Do fundador do Mepes, o padre jesuíta Humberto Pietrogrande, o jornalista ouviu,
repete e pratica até hoje: “Encontrar-se para conhecer-se/ Conhecer-se para caminhar
juntos/ caminhar juntos para crescer/ Crescer para amar-se mais”. Em 1987, o jornalista
foi convidado pelo Mepes para conhecer o “agriturismo” praticado na Itália. E visitou
também a propriedade de Roberto Tessari, italiano que morou no Brasil e trabalhou na
Escola Família Agrícola de Iconha como voluntário. Foi de sua Azienda Agrituristica
Mondragon, em Treviso, Veneto, que nasceu a ideia do agroturismo no Espírito
Santo, em 1992, em Venda Nova do Imigrante, relata o jornalista. “Criei a palavra
“agroturismo” e começamos a trabalhar com as famílias de Venda Nova do Imigrante.

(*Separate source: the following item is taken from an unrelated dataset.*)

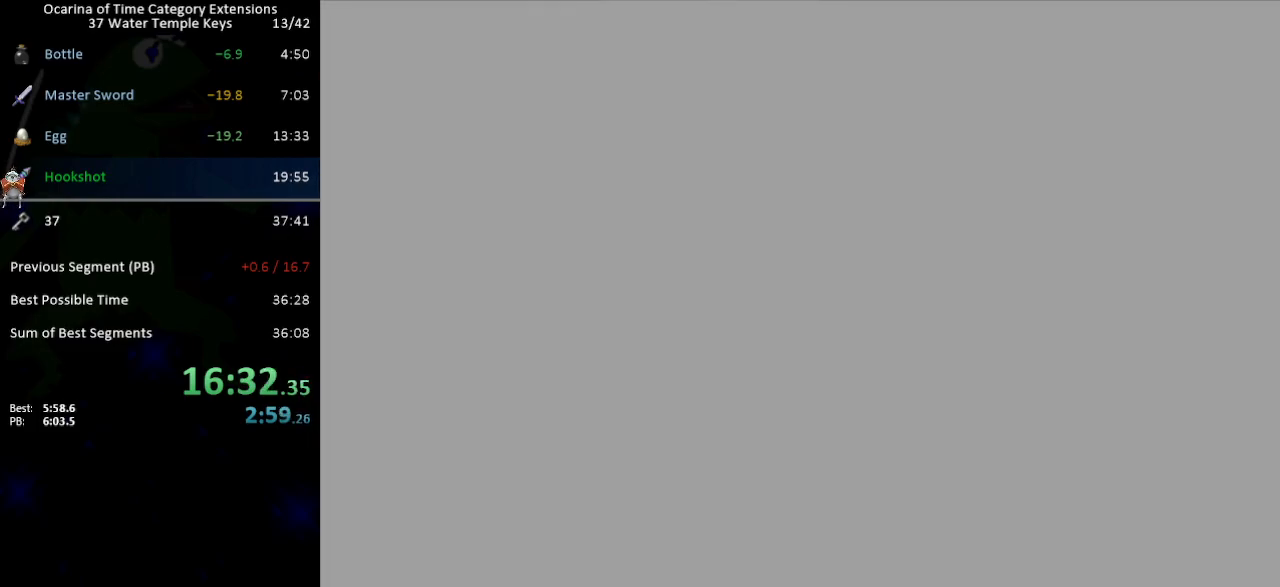
{"buttons": [], "left_stick": "up", "right_stick": "center", "events": []}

Deu certo e hoje o agroturismo é uma realidade onde a palavra inicial é do produtor,
porque ele sabe da sua vida e como a quer. Mas o apoio técnico sempre foi importante e
vital”.

Para Mansur, Venda Nova deu o ponta-pé inicial porque o município soube preservar a
essência de seus imigrantes: o espírito comunitário e as outras tradições dos imigrantes
italianos na culinária, na música e na agricultura familiar, dentre outros. Exemplos não
faltam: o Hospital Padre Máximo foi construído pela comunidade e as Voluntárias do
Hospital ajudam a mantê-lo; a Escola Família do Mepes; o Coral Santa Cecília e a Festa
da Polenta, que reúne mais de 500 voluntários. Todas essas ações são também fruto do
trabalho do Padre Cleto, que estimulou a comunidade em prol do coletivo.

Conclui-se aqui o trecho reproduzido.